For the price, the Nexus 7 is a nice piece of gear. It fits comfortably in one hand, and it weighs about as much as a thick paperback book (340 grams). Its back is coated with a pleasing textured rubber. Its overall build quality is what you'd expect of a costlier device.
With its 7-inch screen, the Nexus 7 isn't the largest Android tablet around, and it's considerably smaller than the iPad. Still, its 1,280-by-800 resolution is the same as that of the 10.1-inch Samsung Galaxy Tab. That puts it at 216ppi (pixels per inch) -- less than the 326ppi of the iPad's Retina Display, but noticeably better than the Galaxy Tab's 149ppi. Its colors are perhaps not as vibrant as some screens, but graphics look sharp.
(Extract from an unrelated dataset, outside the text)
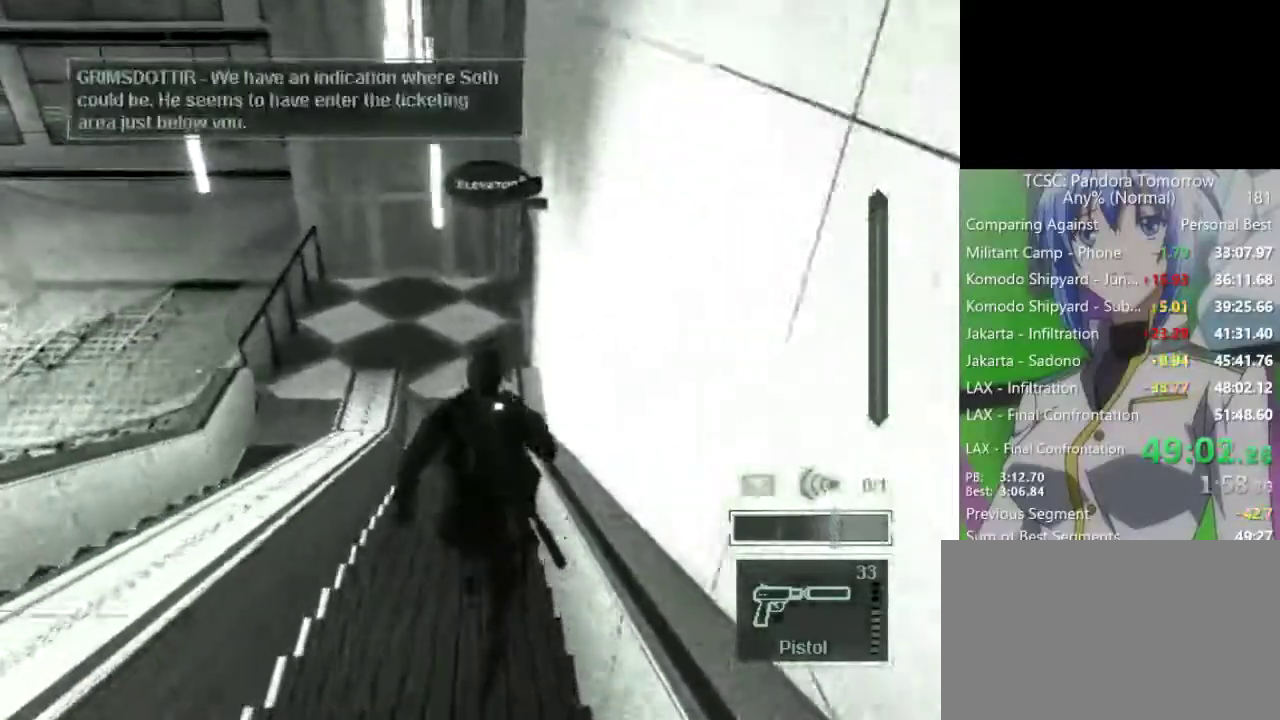
{"keys": ["w"], "mouse": [], "events": []}
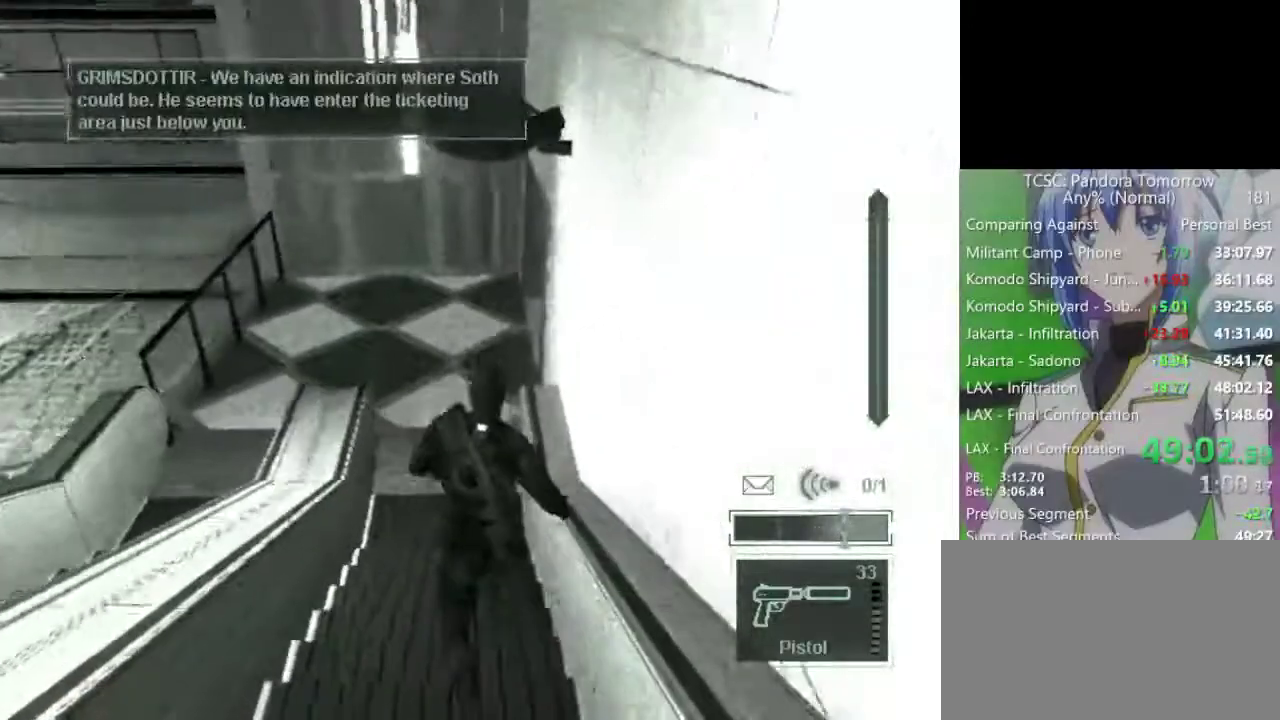
{"keys": ["w"], "mouse": [], "events": []}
Introducing "Jelly Bean" and mobile Chrome Much has been made of the fact that the Nexus 7 is the first device to ship with the next generation of the Android OS, code-named "Jelly Bean." But "Jelly Bean" is Android 4.1, not 5.0. Most of the changes from Android 4.0 ("Ice Cream Sandwich") are incremental -- though, admittedly, few Android owners have seen that version.
"Jelly Bean" brings some minor UI improvements. It's easier to move and resize widgets on the home screens, and you can group icons into folders to save space. Overall UI animations are smoother, though how much this is attributable to OS improvements and how much to the Nexus 7's quad-core Tegra 3 CPU is hard to say.
"Jelly Bean" features a new, on-device voice recognition engine that integrates with most text-input widgets on the device. The new, voice-integrated Google Search with speech synthesis is clearly designed to compete with Apple's Siri.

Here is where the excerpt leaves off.